Meluruskan Pemahaman soal Coast Guard Cina, ZEE, dan Kedaulatan Indonesia di Natuna

Ramadhan — Asumsi.co

featured image

Hubungan diplomatik Indonesia dengan Cina memanas dalam beberapa hari terakhir. Pemantiknya: kapal Cina memasuki Zona Ekonomi Eksklusif (ZEE) Indonesia di perairan Natuna, Kepulauan Riau. Masyarakat dan pemerintah Indonesia lekas bereaksi. Pada Senin (30/12/19) dan Kamis (02/01/20), protes terhadap “illegal, unreported, and unregulated (IUU) fishing” dan pelanggaran kedaulatan oleh coast guard Cina di perairan Natuna dilayangkan secara resmi.

“Sehubungan dengan pernyataan juru bicara Kementerian Luar Negeri Cina pada 31 Desember 2019, Indonesia kembali menegaskan penolakannya atas klaim historis Cina atas ZEEI,” kata keterangan resmi Kementerian Luar Negeri Indonesia, Rabu (01/01).

Klaim Cina atas ZEEI di Perairan Natuna

Klaim historis Cina atas ZEEI, bahwa nelayan Cina telah lama beraktivitas di perairan natuna, kata Kemenlu, bersifat unilateral, tidak memiliki dasar hukum dan tidak pernah diakui oleh UNCLOS 1982. Argumen itu, menurut Kemenlu RI, telah dibahas dan dimentahkan oleh keputusan SCS (Laut Cina Selatan) Tribunal 2016.

Indonesia juga menolak istilah “relevant waters” yang diklaim oleh Cina karena istilah ini tidak dikenal dan tidak sesuai dengan UNCLOS 1982. Sekadar informasi, United Nations Convention for the Law of the Sea (UNCLOS) atau Konvensi Hukum Laut PBB merupakan lembaga yang menetapkan batas ZEE.
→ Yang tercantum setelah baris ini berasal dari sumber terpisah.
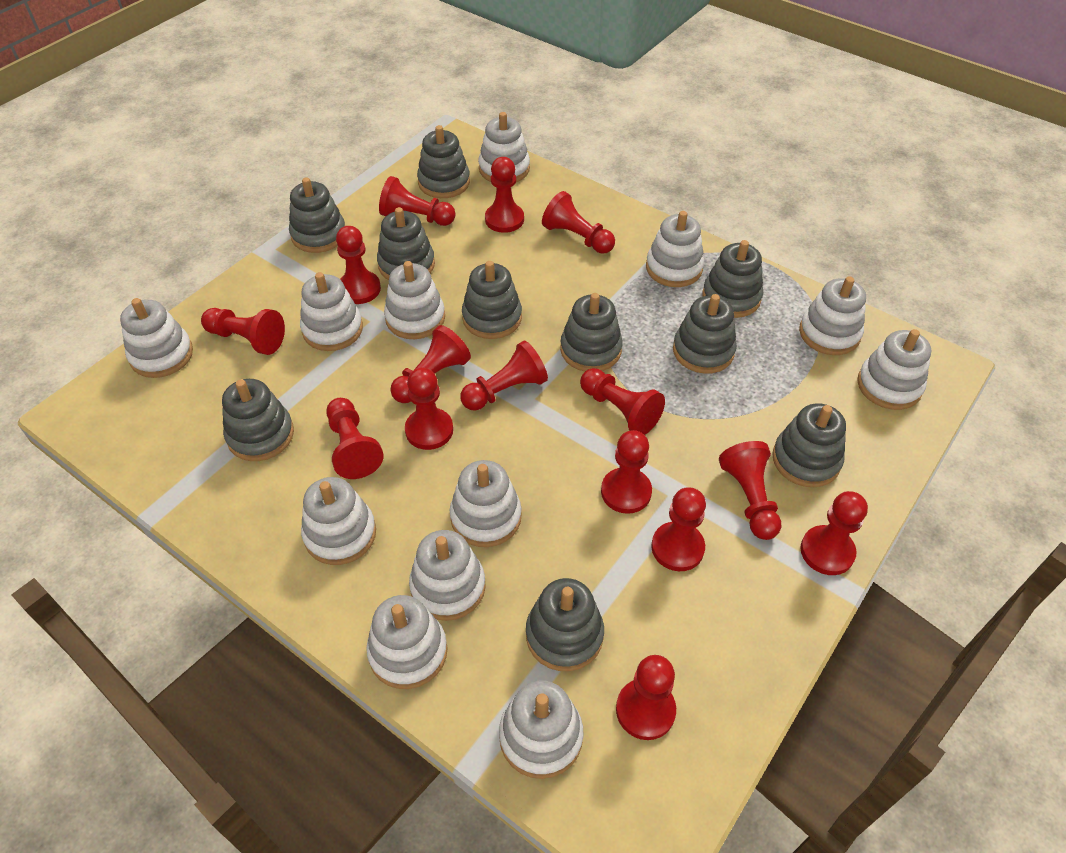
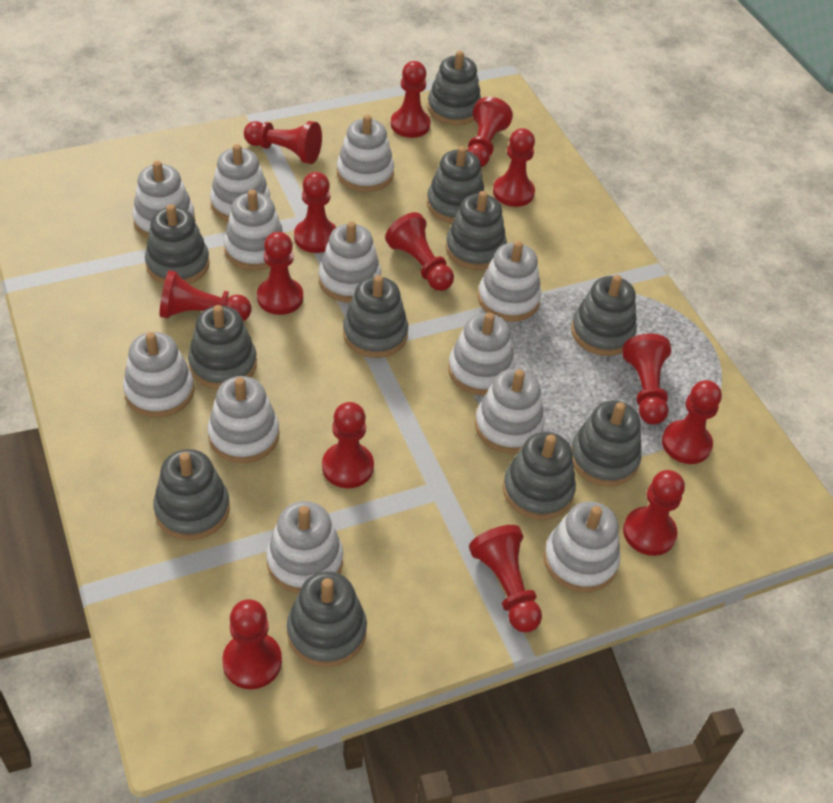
grey stacking toy: [222,379,294,461] [289,177,345,253] [377,207,435,280] [417,125,470,198] [462,261,522,339] [526,578,604,671] [560,293,623,372] [673,294,737,374] [702,240,763,318] [772,403,846,487] = 10 -> [145,204,210,284] [153,449,230,540] [188,305,257,389] [287,571,367,667] [343,275,408,358] [427,51,481,125] [427,146,484,224] [446,191,507,270] [503,432,576,520] [571,275,637,356] [571,401,642,487] = 11
red pawn: [201,308,285,355] [326,398,384,479] [336,226,381,304] [379,176,456,226] [390,325,471,403] [405,368,453,450] [460,341,548,411] [485,157,524,233] [542,191,615,254] [580,368,665,435] [601,430,652,514] [616,655,676,740] [651,487,706,571] [719,441,781,540] [800,491,868,575] = 15 -> [160,270,251,321] [222,599,282,689] [244,121,322,164] [257,232,303,315] [294,172,336,253] [322,402,374,488] [385,212,454,291] [391,61,430,138] [467,97,513,167] [469,525,542,633] [493,128,535,207] [622,334,671,425] [623,470,685,556] [662,380,722,464] = 14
Maka, Indonesia pun mendesak Cina untuk menjelaskan dasar hukum dan batas-batas yang jelas perihal klaim Cina di ZEEI berdasarkan UNCLOS 1982. Kemudian, berdasarkan UNCLOS 1982, Kemenlu menegaskan Indonesia tidak memiliki overlapping jurisdiction dengan Cina, sehingga tak relevan kalau mesti ada dialog mengenai delimitasi batas maritim.

Indonesia pun tidak akan pernah mengakui nine dash-line karena penarikan garis tersebut bertentangan dengan UNCLOS sebagaimana diputuskan 2016 lalu. Nine dash-line Cina adalah garis yang digambar di peta pemerintah Cina, di mana negeri tirai bambu mengklaim wilayah Laut Cina Selatan, dari Kepulauan Paracel (yang diduduki Cina tapi diklaim Vietnam dan Taiwan) hingga Kepulauan Spratly yang disengketakan dengan Filipina, Brunei, Malaysia, Taiwan dan Vietnam.
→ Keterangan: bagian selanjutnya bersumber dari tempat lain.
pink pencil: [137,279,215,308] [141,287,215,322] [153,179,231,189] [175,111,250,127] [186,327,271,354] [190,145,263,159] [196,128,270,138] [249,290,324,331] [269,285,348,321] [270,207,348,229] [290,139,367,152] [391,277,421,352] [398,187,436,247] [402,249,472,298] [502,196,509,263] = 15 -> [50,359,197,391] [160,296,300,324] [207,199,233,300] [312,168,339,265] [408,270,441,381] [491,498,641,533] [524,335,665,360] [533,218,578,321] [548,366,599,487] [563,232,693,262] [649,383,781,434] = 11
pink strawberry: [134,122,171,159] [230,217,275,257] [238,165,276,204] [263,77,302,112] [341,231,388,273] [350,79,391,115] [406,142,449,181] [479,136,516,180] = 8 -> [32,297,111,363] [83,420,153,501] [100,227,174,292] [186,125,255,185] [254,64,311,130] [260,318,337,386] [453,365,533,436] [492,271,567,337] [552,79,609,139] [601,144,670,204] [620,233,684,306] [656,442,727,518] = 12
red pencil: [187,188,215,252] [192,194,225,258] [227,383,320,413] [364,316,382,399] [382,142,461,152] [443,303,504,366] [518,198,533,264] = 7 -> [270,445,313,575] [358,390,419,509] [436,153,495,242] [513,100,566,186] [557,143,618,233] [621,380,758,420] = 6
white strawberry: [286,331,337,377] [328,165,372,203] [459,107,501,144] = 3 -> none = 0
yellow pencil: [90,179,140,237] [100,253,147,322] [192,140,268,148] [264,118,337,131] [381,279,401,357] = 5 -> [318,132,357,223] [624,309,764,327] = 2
“Cina adalah salah satu mitra strategis Indonesia di kawasan. Menjadi kewajiban kedua belah pihak untuk terus meningkatkan hubungan yang saling menghormati dan membangun kerja sama yang saling menguntungkan,” tulis Kemenlu.
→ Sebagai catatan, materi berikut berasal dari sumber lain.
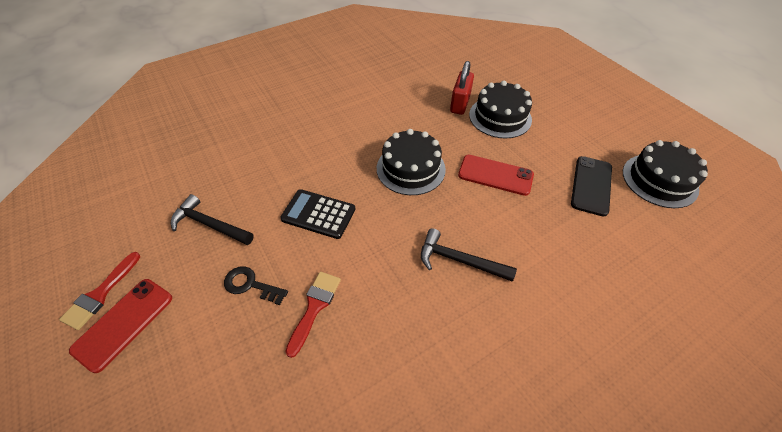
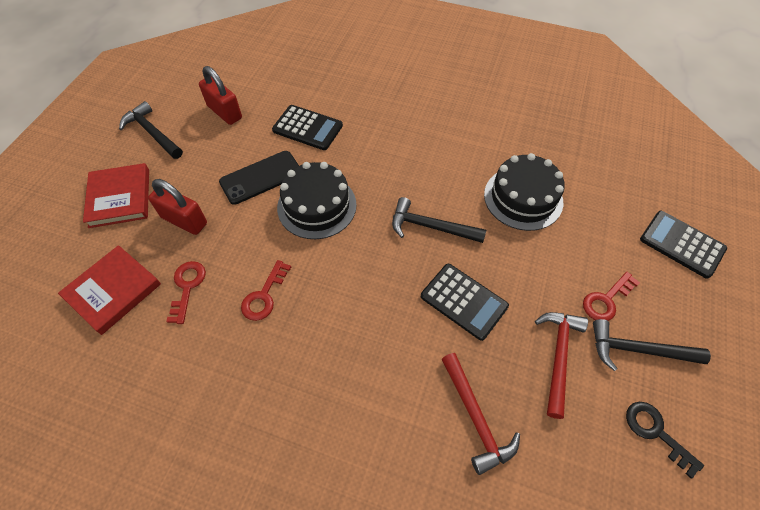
black cake: [377,129,446,195] [469,81,532,139] [623,140,708,208] = 3 -> [277,162,357,239] [484,153,565,231] = 2
black calculator: [280,189,355,239] = 1 -> [272,105,343,150] [421,264,509,341] [640,211,727,279] = 3
black hammer: [171,194,254,245] [421,228,517,282] = 2 -> [119,101,183,159] [392,197,486,243] [593,319,711,371] = 3
red book: none = 0 -> [58,245,161,335] [83,163,149,228] = 2
red brush: [59,252,140,330] [285,272,341,358] = 2 -> none = 0
red hammer: none = 0 -> [441,353,520,475] [535,312,588,419] = 2
red key: none = 0 -> [166,261,206,324] [241,260,291,321] [583,272,640,321] = 3
red padlock: [450,61,474,115] = 1 -> [148,179,207,235] [199,66,242,125] = 2
red phone: [69,279,172,373] [458,155,534,196] = 2 -> none = 0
Meski begitu, di awal tahun ini, Cina tetap melanggar. Kepala Dinas Penerangan Koarmada I Letnan Kolonel Laut (P) Fajar Tri Rohadi, pada Jumat (03/01), menyebut kehadiran Coast Guard Cina menimbulkan reaksi dari KRI-KRI yang beroperasi di perairan tersebut.

“Pada 30 Desember 2019 KRI Tjiptadi-381 saat melaksanakan patroli sektor di perbatasan ZEEI Laut Natuna Utara tepatnya pada posisi 05 06 20 U 109 15 80 T mendeteksi 1 kontak kapal di radar pada posisi 05 14 14 U 109 22 44 T jarak 11.5 NM menuju selatan dengan kecepatan 3 knots,” kata Fajar.

Fajar mengatakan bahwa setelah didekati pada jarak 1 NM, kontak tersebut adalah Cina Coast Guard dengan nomor lambung 4301 (CCG 4301) yang sedang mengawal beberapa kapal ikan Cina melakukan aktivitas perikanan.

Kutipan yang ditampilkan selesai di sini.